Health care is all the goods, services and payment mechanisms that support a person’s goal of achieving and maintaining good health. The broad landscape includes physician offices, hospitals, labs and radiology centers, pharmacies and pharmaceutical companies. It also includes group purchasing organizations, pharmacy benefit managers and corporate healthcare systems. It is in this landscape that insurance has inserted itself and, in 100 percent of interactions with people, has not been necessary. The ultimate ends of health insurance are improved individual and population outcomes, and to that extent it has succeeded. However, it is impossible to isolate its contributions to success in these goals because health outcomes are determined by many factors, most of which do not have anything to do with insurance or with medical procedures or costs.
One of the key questions is what priority should governments place on health care amidst other areas competing for funding, laws and policies, such as defense, education and commerce. Then there are the more narrow allocation questions, such as whether to spend money on specific programs, facilities and technologies. These allocation decisions are not just about spending but also about what to focus on, and how and where new clinics should be stationed, or what algorithms should be used to match organ donors with recipients.
Some people believe that healthcare is like any other consumer product or service (blenders, oil changes) that some can afford and others can’t. They would prefer to let individuals decide what they need and then buy their own health care from the most cost effective providers. Others, on the other hand, believe that healthcare is a public good, like highways and education, and that the government has a moral obligation to provide it for all.

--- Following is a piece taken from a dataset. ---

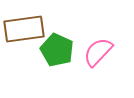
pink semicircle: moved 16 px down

In the latter case, most countries have a mix of public and private health care systems. In some of these, private providers operate under a governmental license and are reimbursed for their work by the government, while in other countries the entire system is publicly funded through mandatory contributions to a health fund from all workers.
The RAND Corporation defines a healthcare system as two or more healthcare organizations affiliated for the purpose of managing care delivery, payment and operations. In some cases, the organizations are owned by the same entity; for example, a hospital and physician organization might be members of the same health system. In other cases, the organizations are separate but share a common mission or ownership structure, and contract with each other to manage care. The term is often used to refer to large-scale integrated care systems that include multiple hospitals and physicians. These systems can vary in size, scope and complexity. They may include a variety of clinical and nonclinical services, such as community outreach, mental health and substance use disorder treatment, medical education, and community partnerships. They can also have administrative functions, such as a shared IT infrastructure and data analytics capabilities. They are often referred to as Accountable Care Organizations in the United States.